* Task details *
Scan the lines below and report each one containing "none" by copying it.

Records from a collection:
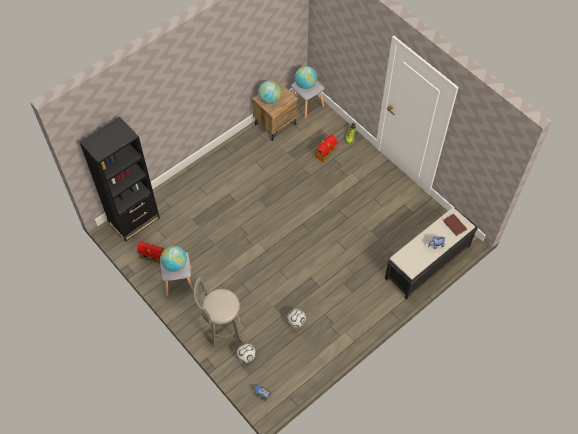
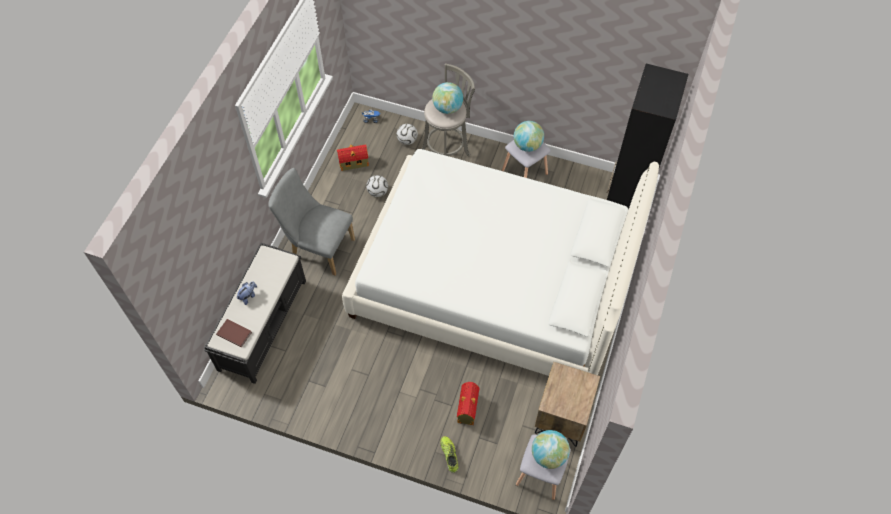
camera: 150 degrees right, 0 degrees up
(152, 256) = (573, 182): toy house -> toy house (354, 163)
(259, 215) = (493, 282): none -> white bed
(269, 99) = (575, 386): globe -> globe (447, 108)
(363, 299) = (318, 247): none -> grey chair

--

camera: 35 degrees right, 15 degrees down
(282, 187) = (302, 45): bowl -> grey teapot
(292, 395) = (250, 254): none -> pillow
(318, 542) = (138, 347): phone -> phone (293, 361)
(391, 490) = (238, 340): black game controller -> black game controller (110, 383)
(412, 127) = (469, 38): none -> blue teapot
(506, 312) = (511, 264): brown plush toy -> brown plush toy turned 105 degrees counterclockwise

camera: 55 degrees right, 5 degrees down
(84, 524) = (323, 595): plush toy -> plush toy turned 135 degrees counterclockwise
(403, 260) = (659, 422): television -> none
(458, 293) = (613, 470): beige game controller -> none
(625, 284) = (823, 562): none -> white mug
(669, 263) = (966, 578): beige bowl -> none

* Exercise solution *
(259, 215) = (493, 282): none -> white bed
(363, 299) = (318, 247): none -> grey chair
(292, 395) = (250, 254): none -> pillow
(412, 127) = (469, 38): none -> blue teapot
(403, 260) = (659, 422): television -> none
(458, 293) = (613, 470): beige game controller -> none
(625, 284) = (823, 562): none -> white mug
(669, 263) = (966, 578): beige bowl -> none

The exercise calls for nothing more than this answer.